Exercise description.
The lines from the start of the records through the one containing "den eigentlichen Inhalt" are to be restated word for word; please include both ends.

+ + + + + + +

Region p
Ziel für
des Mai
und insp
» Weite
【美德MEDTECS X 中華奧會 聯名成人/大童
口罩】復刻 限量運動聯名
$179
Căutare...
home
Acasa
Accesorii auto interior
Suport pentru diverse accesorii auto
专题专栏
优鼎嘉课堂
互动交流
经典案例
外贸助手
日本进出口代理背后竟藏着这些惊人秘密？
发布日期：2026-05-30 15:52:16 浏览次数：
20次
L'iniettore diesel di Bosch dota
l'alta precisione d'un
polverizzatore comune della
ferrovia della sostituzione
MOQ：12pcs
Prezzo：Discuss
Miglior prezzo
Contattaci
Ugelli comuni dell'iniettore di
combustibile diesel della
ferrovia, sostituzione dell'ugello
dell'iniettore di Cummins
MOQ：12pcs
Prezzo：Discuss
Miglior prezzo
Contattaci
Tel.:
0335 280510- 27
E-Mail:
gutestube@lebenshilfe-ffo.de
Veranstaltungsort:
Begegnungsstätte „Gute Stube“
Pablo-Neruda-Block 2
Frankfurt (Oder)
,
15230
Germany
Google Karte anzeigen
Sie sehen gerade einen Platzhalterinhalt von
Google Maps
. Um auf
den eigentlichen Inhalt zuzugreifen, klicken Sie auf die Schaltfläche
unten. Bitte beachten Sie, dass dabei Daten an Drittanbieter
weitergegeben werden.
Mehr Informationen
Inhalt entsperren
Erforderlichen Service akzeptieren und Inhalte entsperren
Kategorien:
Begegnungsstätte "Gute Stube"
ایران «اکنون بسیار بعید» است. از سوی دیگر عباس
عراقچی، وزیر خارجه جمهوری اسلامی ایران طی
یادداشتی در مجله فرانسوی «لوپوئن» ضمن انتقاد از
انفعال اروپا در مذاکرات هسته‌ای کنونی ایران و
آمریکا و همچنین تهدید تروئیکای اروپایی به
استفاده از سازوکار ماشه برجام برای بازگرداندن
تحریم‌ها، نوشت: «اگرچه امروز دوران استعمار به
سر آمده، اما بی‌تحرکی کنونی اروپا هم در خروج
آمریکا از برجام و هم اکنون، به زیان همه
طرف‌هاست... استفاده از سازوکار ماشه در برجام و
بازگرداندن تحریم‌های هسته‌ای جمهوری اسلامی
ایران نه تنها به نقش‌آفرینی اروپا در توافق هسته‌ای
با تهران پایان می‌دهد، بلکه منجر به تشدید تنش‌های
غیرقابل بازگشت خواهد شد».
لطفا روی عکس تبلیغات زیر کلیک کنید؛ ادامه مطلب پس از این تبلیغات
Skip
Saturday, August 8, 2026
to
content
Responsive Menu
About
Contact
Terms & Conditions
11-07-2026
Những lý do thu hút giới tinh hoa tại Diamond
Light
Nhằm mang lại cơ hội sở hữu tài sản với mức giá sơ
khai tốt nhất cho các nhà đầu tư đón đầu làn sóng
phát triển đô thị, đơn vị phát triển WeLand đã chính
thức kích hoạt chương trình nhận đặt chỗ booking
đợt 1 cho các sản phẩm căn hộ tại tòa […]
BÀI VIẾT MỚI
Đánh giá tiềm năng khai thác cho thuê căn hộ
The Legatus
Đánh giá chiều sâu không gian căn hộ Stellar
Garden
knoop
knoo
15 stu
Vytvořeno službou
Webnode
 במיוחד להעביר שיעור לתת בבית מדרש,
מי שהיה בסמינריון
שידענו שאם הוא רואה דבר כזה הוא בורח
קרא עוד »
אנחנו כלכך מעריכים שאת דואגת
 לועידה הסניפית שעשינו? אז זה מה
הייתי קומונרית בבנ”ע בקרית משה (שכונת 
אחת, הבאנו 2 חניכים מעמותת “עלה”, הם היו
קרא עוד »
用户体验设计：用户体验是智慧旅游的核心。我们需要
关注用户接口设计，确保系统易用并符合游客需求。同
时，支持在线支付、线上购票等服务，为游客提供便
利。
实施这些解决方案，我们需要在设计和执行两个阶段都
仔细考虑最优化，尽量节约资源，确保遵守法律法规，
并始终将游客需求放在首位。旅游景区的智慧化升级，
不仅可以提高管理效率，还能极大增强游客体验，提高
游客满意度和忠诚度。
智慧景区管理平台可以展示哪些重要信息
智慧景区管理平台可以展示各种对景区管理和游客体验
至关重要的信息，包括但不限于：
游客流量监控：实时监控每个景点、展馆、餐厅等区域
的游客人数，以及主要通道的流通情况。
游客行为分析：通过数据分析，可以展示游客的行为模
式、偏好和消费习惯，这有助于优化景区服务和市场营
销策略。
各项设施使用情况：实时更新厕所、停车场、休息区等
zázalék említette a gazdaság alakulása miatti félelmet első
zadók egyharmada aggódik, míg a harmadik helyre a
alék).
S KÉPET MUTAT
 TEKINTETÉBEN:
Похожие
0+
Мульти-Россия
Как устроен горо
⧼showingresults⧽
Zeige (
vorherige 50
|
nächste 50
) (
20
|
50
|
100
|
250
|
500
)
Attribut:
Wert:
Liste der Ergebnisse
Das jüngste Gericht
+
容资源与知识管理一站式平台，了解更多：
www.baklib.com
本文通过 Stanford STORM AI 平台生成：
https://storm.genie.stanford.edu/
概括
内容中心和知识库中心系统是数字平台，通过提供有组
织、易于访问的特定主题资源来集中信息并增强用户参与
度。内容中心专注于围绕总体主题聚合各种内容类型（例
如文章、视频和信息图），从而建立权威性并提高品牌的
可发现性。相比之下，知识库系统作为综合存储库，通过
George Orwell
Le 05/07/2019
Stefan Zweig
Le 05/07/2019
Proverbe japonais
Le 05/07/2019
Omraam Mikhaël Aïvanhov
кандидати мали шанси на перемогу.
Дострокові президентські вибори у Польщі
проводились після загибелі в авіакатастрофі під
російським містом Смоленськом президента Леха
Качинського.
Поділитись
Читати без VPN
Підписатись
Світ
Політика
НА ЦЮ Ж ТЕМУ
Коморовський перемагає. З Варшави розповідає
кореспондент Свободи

+ + + + + + +

Task output.
Region p
Ziel für
des Mai
und insp
» Weite
【美德MEDTECS X 中華奧會 聯名成人/大童
口罩】復刻 限量運動聯名
$179
Căutare...
home
Acasa
Accesorii auto interior
Suport pentru diverse accesorii auto
专题专栏
优鼎嘉课堂
互动交流
经典案例
外贸助手
日本进出口代理背后竟藏着这些惊人秘密？
发布日期：2026-05-30 15:52:16 浏览次数：
20次
L'iniettore diesel di Bosch dota
l'alta precisione d'un
polverizzatore comune della
ferrovia della sostituzione
MOQ：12pcs
Prezzo：Discuss
Miglior prezzo
Contattaci
Ugelli comuni dell'iniettore di
combustibile diesel della
ferrovia, sostituzione dell'ugello
dell'iniettore di Cummins
MOQ：12pcs
Prezzo：Discuss
Miglior prezzo
Contattaci
Tel.:
0335 280510- 27
E-Mail:
gutestube@lebenshilfe-ffo.de
Veranstaltungsort:
Begegnungsstätte „Gute Stube“
Pablo-Neruda-Block 2
Frankfurt (Oder)
,
15230
Germany
Google Karte anzeigen
Sie sehen gerade einen Platzhalterinhalt von
Google Maps
. Um auf
den eigentlichen Inhalt zuzugreifen, klicken Sie auf die Schaltfläche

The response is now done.